#### Directions
Pull out every line from the start of the rows below up to and including the line with "order: Asterales", and repeat them without changes.
## begin Extracted material
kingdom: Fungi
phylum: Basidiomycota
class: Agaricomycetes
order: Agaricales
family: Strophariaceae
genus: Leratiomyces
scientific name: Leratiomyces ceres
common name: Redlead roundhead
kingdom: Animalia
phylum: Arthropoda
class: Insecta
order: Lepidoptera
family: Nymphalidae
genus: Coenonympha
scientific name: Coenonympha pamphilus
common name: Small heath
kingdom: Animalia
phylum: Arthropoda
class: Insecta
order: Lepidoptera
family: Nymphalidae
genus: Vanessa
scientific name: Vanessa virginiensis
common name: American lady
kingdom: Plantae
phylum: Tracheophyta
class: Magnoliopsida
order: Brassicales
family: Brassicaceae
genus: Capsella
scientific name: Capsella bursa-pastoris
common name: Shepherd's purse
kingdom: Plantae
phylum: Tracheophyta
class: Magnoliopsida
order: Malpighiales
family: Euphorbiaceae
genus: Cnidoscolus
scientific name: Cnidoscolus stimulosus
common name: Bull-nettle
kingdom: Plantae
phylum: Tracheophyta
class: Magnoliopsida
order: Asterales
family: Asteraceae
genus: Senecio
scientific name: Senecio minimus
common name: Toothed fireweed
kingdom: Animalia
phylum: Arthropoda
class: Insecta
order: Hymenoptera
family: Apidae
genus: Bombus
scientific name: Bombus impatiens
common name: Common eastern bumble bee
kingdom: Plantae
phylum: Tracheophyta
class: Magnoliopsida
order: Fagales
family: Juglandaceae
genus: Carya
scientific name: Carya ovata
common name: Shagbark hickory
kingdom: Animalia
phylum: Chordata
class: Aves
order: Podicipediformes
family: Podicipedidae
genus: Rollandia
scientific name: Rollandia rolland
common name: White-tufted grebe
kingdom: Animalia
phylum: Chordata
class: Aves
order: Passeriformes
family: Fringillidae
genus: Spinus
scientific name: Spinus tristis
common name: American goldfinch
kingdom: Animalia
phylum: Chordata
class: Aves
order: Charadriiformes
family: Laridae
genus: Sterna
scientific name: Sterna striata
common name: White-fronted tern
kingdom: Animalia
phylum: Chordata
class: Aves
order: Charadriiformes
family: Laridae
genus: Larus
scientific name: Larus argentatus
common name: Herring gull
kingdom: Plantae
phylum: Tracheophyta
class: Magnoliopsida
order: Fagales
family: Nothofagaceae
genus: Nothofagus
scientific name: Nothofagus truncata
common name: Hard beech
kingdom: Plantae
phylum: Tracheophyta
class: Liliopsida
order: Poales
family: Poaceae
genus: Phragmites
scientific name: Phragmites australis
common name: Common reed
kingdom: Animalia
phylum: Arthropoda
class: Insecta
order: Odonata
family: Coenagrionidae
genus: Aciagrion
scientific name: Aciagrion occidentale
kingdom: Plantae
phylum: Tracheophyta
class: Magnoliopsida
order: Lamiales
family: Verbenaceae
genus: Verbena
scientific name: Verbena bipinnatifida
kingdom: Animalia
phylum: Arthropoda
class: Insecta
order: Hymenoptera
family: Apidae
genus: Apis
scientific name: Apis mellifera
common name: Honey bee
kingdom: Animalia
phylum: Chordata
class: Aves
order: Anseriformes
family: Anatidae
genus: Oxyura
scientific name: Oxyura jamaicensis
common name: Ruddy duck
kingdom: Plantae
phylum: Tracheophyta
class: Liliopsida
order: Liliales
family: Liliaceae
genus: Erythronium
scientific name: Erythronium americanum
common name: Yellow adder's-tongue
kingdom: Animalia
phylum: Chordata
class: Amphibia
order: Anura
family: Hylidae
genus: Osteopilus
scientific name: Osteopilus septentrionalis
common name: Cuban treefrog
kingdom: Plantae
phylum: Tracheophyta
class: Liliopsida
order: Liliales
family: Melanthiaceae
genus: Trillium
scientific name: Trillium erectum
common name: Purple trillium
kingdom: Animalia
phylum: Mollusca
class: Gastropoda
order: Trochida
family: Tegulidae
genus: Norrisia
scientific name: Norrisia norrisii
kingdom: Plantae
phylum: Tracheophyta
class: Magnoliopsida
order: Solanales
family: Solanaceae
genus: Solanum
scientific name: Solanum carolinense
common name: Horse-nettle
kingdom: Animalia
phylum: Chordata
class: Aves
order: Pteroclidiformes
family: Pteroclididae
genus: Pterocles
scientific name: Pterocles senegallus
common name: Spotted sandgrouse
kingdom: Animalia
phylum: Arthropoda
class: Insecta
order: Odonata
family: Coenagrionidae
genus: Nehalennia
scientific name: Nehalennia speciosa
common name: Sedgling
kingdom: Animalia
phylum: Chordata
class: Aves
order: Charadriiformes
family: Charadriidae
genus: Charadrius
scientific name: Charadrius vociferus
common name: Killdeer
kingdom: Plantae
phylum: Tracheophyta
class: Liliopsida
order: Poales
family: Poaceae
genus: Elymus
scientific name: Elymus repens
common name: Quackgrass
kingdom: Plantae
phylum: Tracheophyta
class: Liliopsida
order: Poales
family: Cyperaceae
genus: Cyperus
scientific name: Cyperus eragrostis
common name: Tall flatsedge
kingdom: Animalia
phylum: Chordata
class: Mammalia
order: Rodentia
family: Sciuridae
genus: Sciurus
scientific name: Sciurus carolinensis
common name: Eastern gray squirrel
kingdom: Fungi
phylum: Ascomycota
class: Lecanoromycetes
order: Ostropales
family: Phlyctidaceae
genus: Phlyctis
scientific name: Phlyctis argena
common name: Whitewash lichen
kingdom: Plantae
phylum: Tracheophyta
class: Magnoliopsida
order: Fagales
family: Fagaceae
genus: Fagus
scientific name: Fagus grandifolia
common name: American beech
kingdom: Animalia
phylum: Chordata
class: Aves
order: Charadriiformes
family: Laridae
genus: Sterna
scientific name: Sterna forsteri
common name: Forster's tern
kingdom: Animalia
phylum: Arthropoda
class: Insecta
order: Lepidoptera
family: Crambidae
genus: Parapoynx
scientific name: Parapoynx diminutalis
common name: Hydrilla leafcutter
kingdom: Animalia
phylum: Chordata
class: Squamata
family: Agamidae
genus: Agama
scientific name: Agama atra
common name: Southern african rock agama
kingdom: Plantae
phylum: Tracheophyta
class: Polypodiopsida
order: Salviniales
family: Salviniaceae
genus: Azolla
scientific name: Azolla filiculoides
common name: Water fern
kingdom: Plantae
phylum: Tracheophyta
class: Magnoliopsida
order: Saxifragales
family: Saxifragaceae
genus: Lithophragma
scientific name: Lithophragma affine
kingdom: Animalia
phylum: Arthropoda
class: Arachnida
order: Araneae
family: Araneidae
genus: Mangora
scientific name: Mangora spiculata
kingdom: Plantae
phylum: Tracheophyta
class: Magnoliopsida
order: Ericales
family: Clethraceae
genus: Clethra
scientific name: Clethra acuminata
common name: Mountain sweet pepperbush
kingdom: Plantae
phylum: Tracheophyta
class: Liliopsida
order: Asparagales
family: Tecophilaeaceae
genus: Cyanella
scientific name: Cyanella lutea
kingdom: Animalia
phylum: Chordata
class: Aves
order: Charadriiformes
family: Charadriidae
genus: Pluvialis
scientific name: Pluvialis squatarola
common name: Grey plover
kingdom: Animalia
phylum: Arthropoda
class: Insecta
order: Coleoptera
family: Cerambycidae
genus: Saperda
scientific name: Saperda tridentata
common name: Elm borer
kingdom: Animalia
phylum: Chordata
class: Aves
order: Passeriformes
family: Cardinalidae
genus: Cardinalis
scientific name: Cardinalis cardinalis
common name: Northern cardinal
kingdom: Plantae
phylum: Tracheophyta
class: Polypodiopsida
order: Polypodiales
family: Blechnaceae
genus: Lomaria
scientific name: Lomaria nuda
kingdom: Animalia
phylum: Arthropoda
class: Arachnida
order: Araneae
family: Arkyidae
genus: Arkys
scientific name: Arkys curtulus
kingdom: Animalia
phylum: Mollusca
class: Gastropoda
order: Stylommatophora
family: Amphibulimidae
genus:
## end Extracted material
#### The completed task
kingdom: Fungi
phylum: Basidiomycota
class: Agaricomycetes
order: Agaricales
family: Strophariaceae
genus: Leratiomyces
scientific name: Leratiomyces ceres
common name: Redlead roundhead
kingdom: Animalia
phylum: Arthropoda
class: Insecta
order: Lepidoptera
family: Nymphalidae
genus: Coenonympha
scientific name: Coenonympha pamphilus
common name: Small heath
kingdom: Animalia
phylum: Arthropoda
class: Insecta
order: Lepidoptera
family: Nymphalidae
genus: Vanessa
scientific name: Vanessa virginiensis
common name: American lady
kingdom: Plantae
phylum: Tracheophyta
class: Magnoliopsida
order: Brassicales
family: Brassicaceae
genus: Capsella
scientific name: Capsella bursa-pastoris
common name: Shepherd's purse
kingdom: Plantae
phylum: Tracheophyta
class: Magnoliopsida
order: Malpighiales
family: Euphorbiaceae
genus: Cnidoscolus
scientific name: Cnidoscolus stimulosus
common name: Bull-nettle
kingdom: Plantae
phylum: Tracheophyta
class: Magnoliopsida
order: Asterales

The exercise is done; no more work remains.